Overview
More and more products,services and platforms these days are exposing their data and functionality via RESTful APIs.
REST really has emerged over previous architectural approaches as the defacto standard for building and exposing web APIs to enable third partys to hook into your data and functionality. It is simple , lightweight , platform independent,language interoperable and re-uses HTTP constructs. All good gravy. And of course , Splunk has it’s own REST API also.
The Data Potential
I see a world of data out there available via REST that can be brought into Splunk, correlated and enriched against your existing data, or used for entirely new uses cases that you might conceive of once you see what is available and where your data might take you.

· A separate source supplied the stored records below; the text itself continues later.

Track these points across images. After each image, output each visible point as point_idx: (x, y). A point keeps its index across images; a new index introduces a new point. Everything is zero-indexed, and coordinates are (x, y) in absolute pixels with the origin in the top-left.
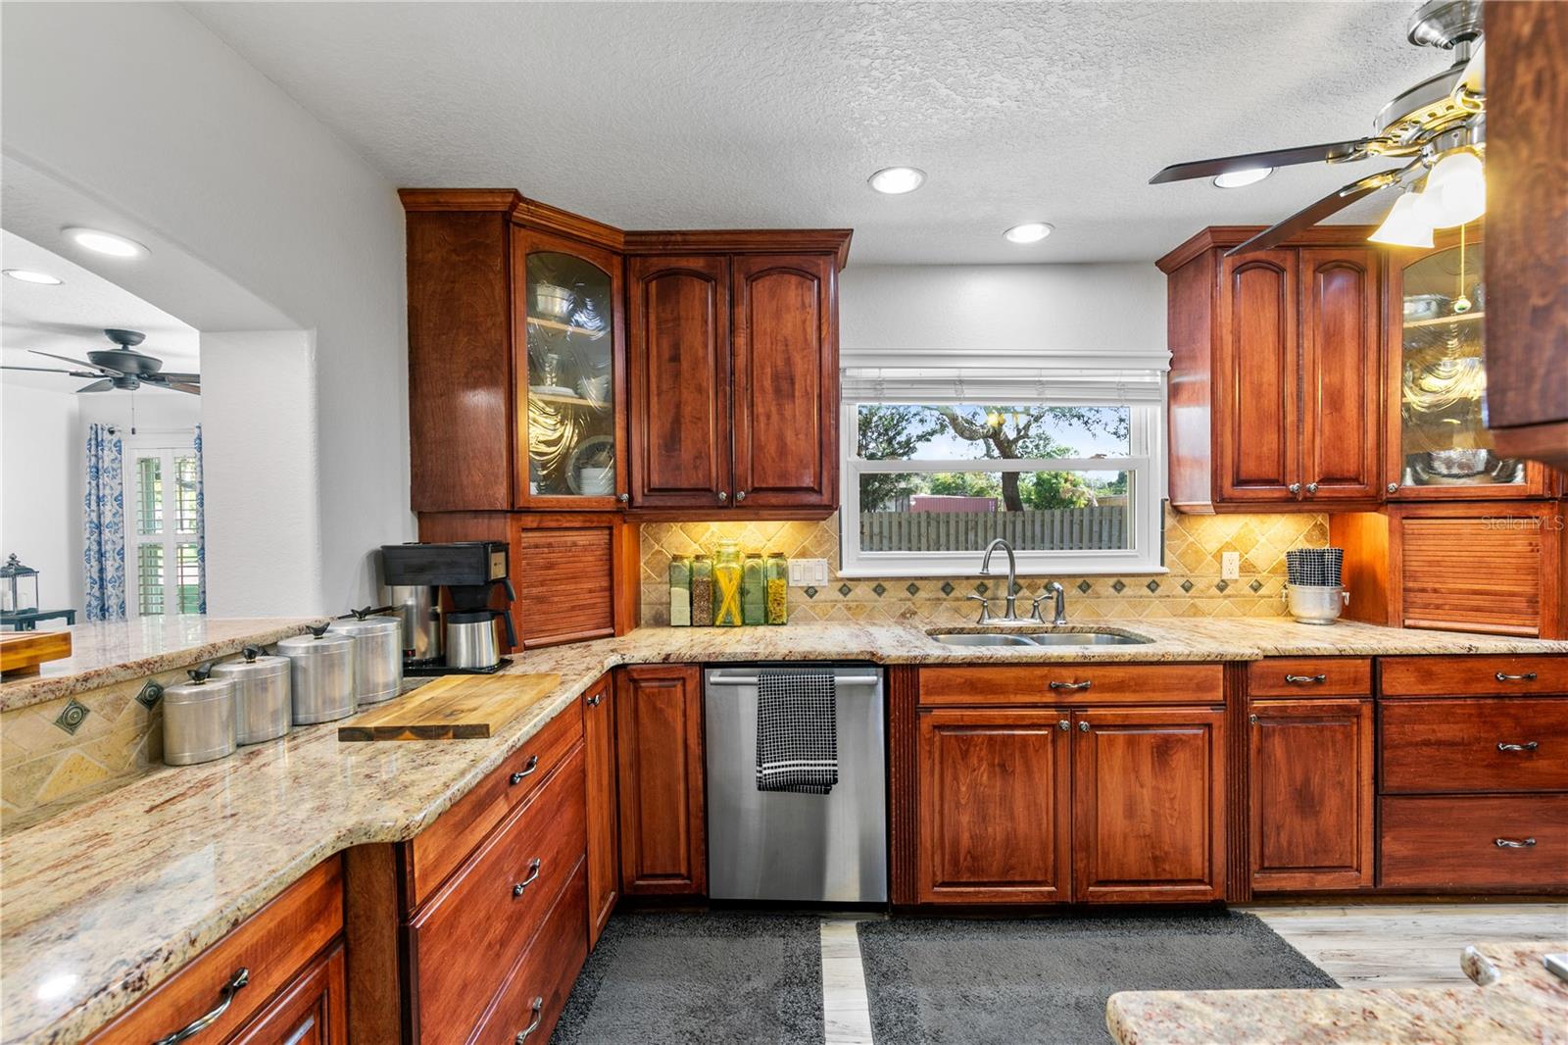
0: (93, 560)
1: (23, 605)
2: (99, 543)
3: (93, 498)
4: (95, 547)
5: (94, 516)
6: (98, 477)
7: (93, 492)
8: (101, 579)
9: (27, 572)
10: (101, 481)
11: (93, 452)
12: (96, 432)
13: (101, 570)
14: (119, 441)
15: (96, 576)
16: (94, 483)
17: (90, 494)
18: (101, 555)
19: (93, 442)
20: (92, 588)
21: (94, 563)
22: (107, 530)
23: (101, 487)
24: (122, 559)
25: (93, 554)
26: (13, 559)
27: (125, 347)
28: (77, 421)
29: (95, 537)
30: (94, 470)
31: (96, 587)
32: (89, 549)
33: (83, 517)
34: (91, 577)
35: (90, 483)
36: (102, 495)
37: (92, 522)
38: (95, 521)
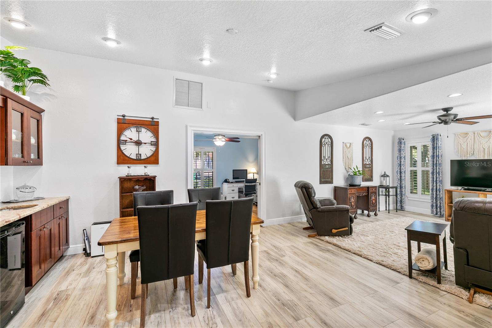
0: (399, 174)
1: (388, 184)
2: (400, 169)
3: (399, 157)
4: (399, 170)
5: (399, 162)
6: (400, 152)
7: (399, 156)
8: (400, 179)
9: (388, 176)
10: (401, 153)
11: (399, 145)
12: (400, 140)
13: (401, 177)
14: (405, 142)
15: (399, 178)
16: (399, 153)
17: (398, 156)
18: (401, 172)
19: (399, 143)
20: (398, 181)
21: (399, 175)
22: (402, 166)
23: (401, 154)
24: (405, 174)
25: (399, 172)
26: (385, 173)
27: (447, 113)
28: (394, 137)
29: (399, 168)
30: (399, 150)
31: (399, 181)
32: (398, 171)
33: (397, 162)
34: (398, 178)
35: (398, 153)
36: (401, 156)
37: (398, 164)
38: (399, 163)
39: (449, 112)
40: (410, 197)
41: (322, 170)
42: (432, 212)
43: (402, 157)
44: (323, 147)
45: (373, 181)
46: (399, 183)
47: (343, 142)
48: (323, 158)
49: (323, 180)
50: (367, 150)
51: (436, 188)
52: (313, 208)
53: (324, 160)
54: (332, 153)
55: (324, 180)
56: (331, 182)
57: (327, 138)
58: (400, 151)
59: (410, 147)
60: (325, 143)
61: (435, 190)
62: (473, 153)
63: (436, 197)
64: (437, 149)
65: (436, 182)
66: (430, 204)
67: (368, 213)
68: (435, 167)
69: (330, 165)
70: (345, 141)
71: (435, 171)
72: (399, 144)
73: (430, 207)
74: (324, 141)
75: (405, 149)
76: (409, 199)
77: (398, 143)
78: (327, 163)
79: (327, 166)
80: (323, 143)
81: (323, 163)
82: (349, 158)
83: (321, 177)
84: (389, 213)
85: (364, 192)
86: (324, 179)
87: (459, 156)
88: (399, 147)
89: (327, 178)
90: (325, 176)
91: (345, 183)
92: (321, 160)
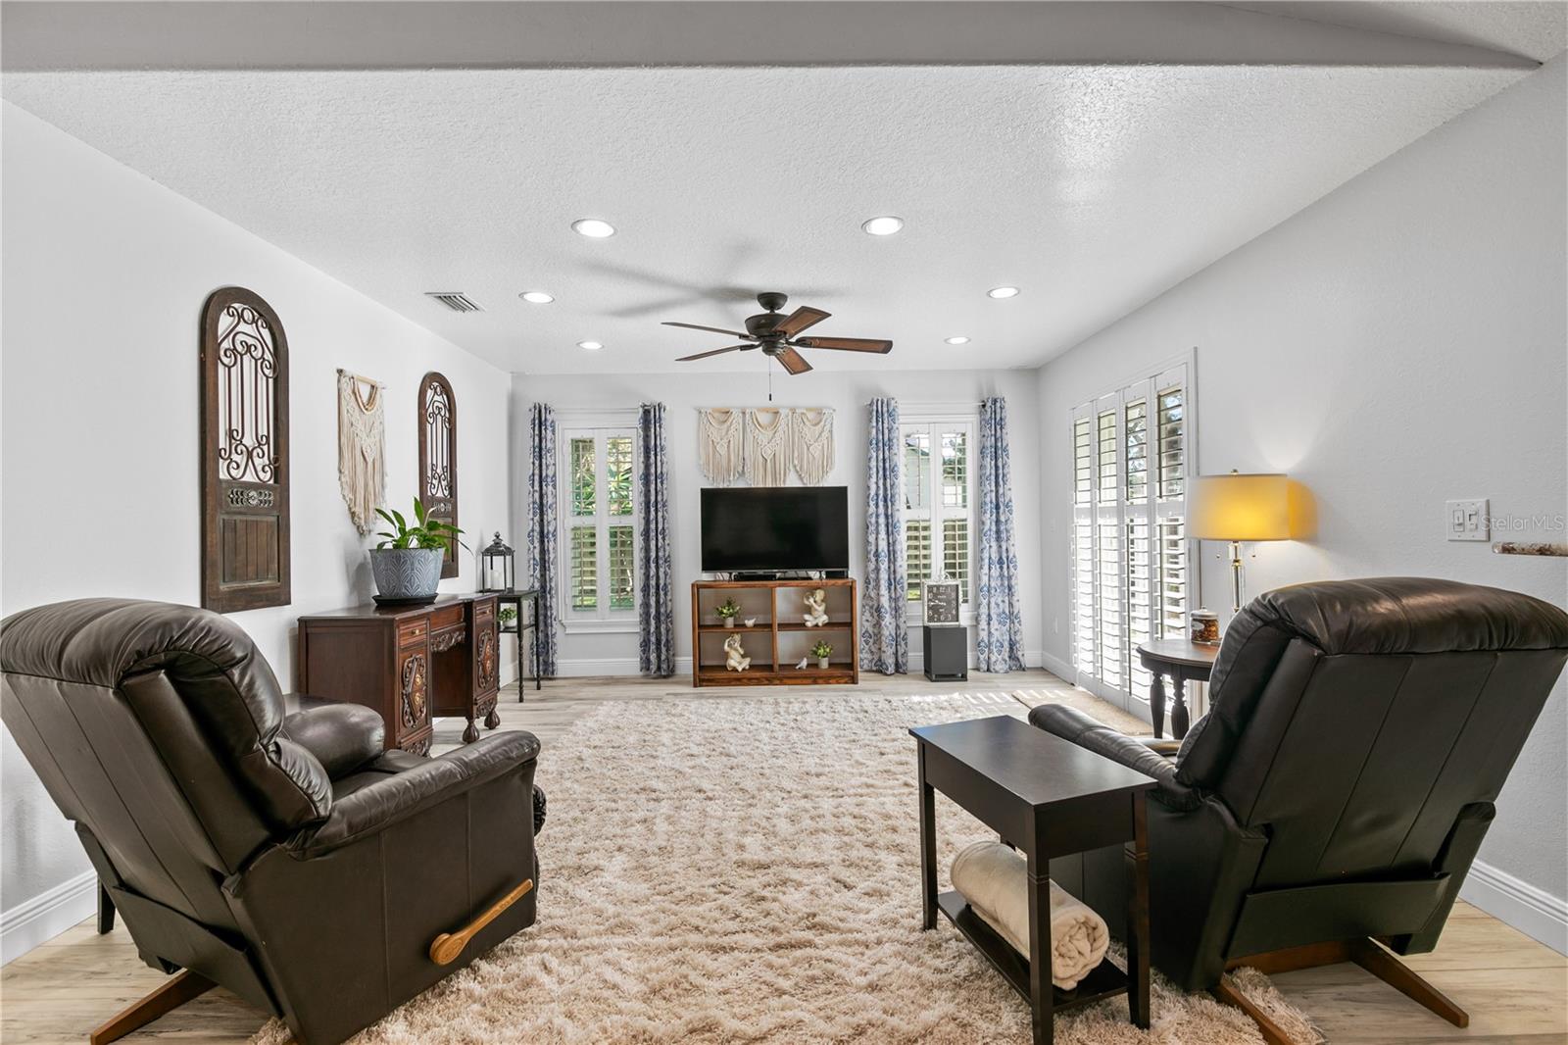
0: (536, 541)
2: (541, 524)
3: (537, 478)
4: (537, 528)
5: (537, 495)
6: (541, 458)
7: (537, 472)
8: (542, 559)
9: (509, 549)
10: (544, 461)
11: (537, 432)
12: (540, 411)
13: (543, 552)
14: (555, 421)
15: (537, 557)
16: (537, 463)
17: (533, 475)
18: (542, 536)
19: (536, 422)
20: (535, 570)
21: (537, 544)
22: (548, 510)
23: (544, 467)
25: (536, 535)
26: (498, 537)
27: (772, 311)
28: (513, 401)
29: (537, 518)
30: (537, 450)
31: (538, 568)
32: (533, 531)
33: (527, 497)
34: (534, 559)
35: (533, 463)
36: (544, 475)
37: (534, 503)
38: (538, 501)
39: (776, 312)
40: (574, 625)
41: (221, 517)
42: (646, 664)
43: (547, 476)
44: (221, 368)
45: (457, 576)
46: (539, 576)
47: (340, 372)
48: (223, 443)
49: (223, 587)
50: (437, 431)
51: (658, 585)
52: (263, 834)
53: (235, 457)
54: (282, 417)
55: (236, 585)
56: (279, 596)
57: (247, 315)
58: (539, 452)
59: (570, 442)
60: (239, 348)
61: (653, 591)
62: (743, 471)
63: (658, 612)
64: (659, 454)
65: (657, 563)
66: (637, 641)
67: (469, 727)
68: (653, 513)
69: (269, 487)
70: (349, 370)
71: (653, 526)
72: (537, 428)
73: (638, 650)
74: (232, 332)
75: (555, 448)
76: (568, 631)
77: (534, 424)
78: (250, 477)
79: (253, 493)
80: (226, 345)
81: (223, 475)
82: (370, 461)
83: (214, 564)
84: (521, 700)
85: (454, 631)
86: (234, 578)
87: (711, 479)
88: (537, 439)
89: (251, 569)
90: (241, 557)
91: (351, 593)
92: (210, 454)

What type of data is available ? Well here is a very brief list that came to mind as I typed :
- Foursquare
- Fitbit
- Amazon
- Yahoo
- YouTube
- Flickr
- Wikipedia
- GNIP
- Box
- Okta
- Datasift
- Google APIs
- Weather Services
- Seismic monitoring
- Publicly available socio-economic data
- Traffic data
- Stock monitoring
- Security service providers
- Proprietary systems and platforms
- Other “data related” software products
The REST “dataverse” is vast , but I think you get the point.
Getting the Data
I am most interested in the “getting data in” part of the Splunk equation. As our esteemed Ninja once said , “Data First , Sexy Next”.
And I want to make it as easy, simple and intuitive as possible to allow you to hook Splunk into your REST endpoints, get that data , and starting writing searches.
Therefore building a generic Splunk Modular Input for polling data from any REST API is the perfect solution. One input to rule them all so to speak.
Building the REST Modular Input
From a development point of view it is actually quite a simple proposition for some pretty cool results.
For RESTful API’s we only need to be concerned about RESTful HTTP GET requests , this is the HTTP method that we will use for getting the data.
And by building the Modular Input in Python , I can take advantage of the Python Requests library , which simplifys most of the HTTP REST plumbing for me.
Using my Python Modular Inputs utility on Github , I can also rapidly build the Modular Input implementation.
You can check out the REST Modular Input implementation on Github
Using the REST Modular Input
Or if you want get straight into Splunking some REST data , make your way over to Splunkbase and download the latest release.
Installation is as simple as untarring the release to SPLUNK_HOME/etc/apps and restarting Splunk.
Configuration is via navigating to Manager->Data Inputs->REST
And then clicking on “New” to create a new REST Input. As you can see below , I have already created several that I used for testing.
Configuring your new REST input is simply a matter of filling in the fields
Then search your data ! Many RESTful responses are in JSON format , which is very convenient for Splunk’s auto field extraction.
Key Features
- Perform HTTP(s) GET requests to REST endpoints and output the responses to Splunk
- Multiple authentication mechanisms
- Add custom HTTP(s) Header properties
- Add custom URL arguments
- HTTP(s) Streaming Requests
- HTTP(s) Proxy support
- Response regex patterns to filter out responses
- Configurable polling interval
- Configurable timeouts
- Configurable indexing of error codes
Authentication
The following authentication mechanisms are supported:
- None
- HTTP Basic
- HTTP Digest
- OAuth1
- OAuth2 (with auto refresh of the access token)
- Custom
Custom Authentication Handlers
You can provide your own custom Authentication Handler. This is a Python class that you should add to the
rest_ta/bin/authhandlers.py module.
You can then declare this class name and any parameters in the REST Input setup page.
Custom Response Handlers
You can provide your own custom Response Handler. This is a Python class that you should add to the
rest_ta/bin/responsehandlers.py module.
You can then declare this class name and any parameters in the REST Input setup page.